Quintet in E flat major for Piano and Winds, Op. 16 (1796)
Ralf Gothoni, piano
Wind Quintet of the Danish National Radio Symphony Orchestra: (Anna Dina Schick, flute; Max Artved, oboe; Soren Elbo, clarinet; Henning Due Hansen, horn; Jens Tofte-Hansen, bassoon)
Recorded December 2001

Comparison: Perahia/English Chamber Orchestra Soloists/Sony

These two Quintets for Piano and Winds are the most famous in the world of art music for the grouping of piano, oboe, clarinet, horn and bassoon. Beethoven used Mozart's Quintet as his role-model; therefore, it is not surprising that both works are in the key of E flat major, have three movements and are quite similar as to form. Other strong similarities are that both works have great elegance and stature and are guaranteed to lift listeners' dispositions.

Of course, Beethoven's Quintet is not a clone of the Mozart Quintet, and the piano parts constitute the primary distinction between them. In Mozart's Quintet, the balance between piano and winds is of the utmost importance; Mozart considered this balance so perfect that he wrote to his father that it was "the best work I have ever composed". In contrast, Beethoven gives the piano a leading role that even includes cadenzas.

Excellent performances of these two works convey the full measure of their optimism, architectural balance, and stately demeanour. However, most important is to detail the deliciously pristine dialogue among the instruments. Both works possess a tremendous capacity to offer some of the finest and most natural conversations found in the entire classical repertoire. Only masterful composers are capable of providing transcendent levels of dialogue, and both Mozart and Beethoven are at the top of the mountain.

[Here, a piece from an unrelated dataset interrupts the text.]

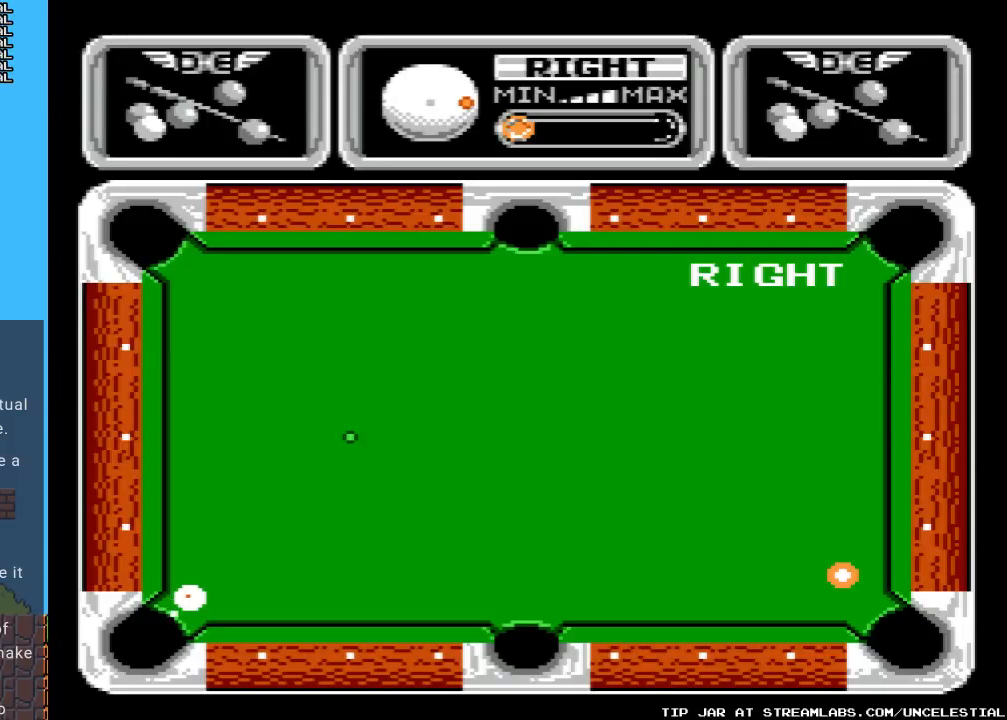
{"buttons": [], "events": [[467, "DPAD_LEFT", "up"]]}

The Mozart and Beethoven Quintets are commonly paired on disc, and the Sony recording from Murray Perahia and members of the English Chamber Orchestra is generally considered the most rewarding of the modern era. I am happy to report that the Danish group holds up very well in this company and even trumps the ECO in a few areas. Gothoni and company are quicker in all the outer movements, imparting greater excitement, drive and youthful exuberance than Perahia's group. Another advantage concerns the fact that Beethoven's music has a gruff quality not found in Mozart's works. The Danish group plays up this distinction very well, giving Beethoven's Quintet a compelling angularity. Essentially, Perahia and the ECO members play Beethoven in the same suave manner as Mozart, although they certainly recognize that the piano takes the lead in the Beethoven. Finally, the CLASSICO sound is more immediate, crisp, and detailed than the Sony.

I do have two reservations about the disc for review. One is that Gothoni's projection is sometimes too demure, while Perahia's is nearly perfect. Also, Gothoni doesn't give Beethoven's 2nd Movement the loving treatment afforded by Perahia.

On balance, the recording from Rolf Gothoni and the Wind Quintet of the Danish National Radio Symphony Orchestra offers exceptional interpretations of the Mozart and Beethoven Quintets that stand tall next to the Sony recording of the works. I love their youthful exuberance and the gruff demeanour they impart to the Beethoven Quintet. This is one of the best recordings I have heard from CLASSICO, and it will be in the running for one of my MusicWeb Discs of the Year 2004.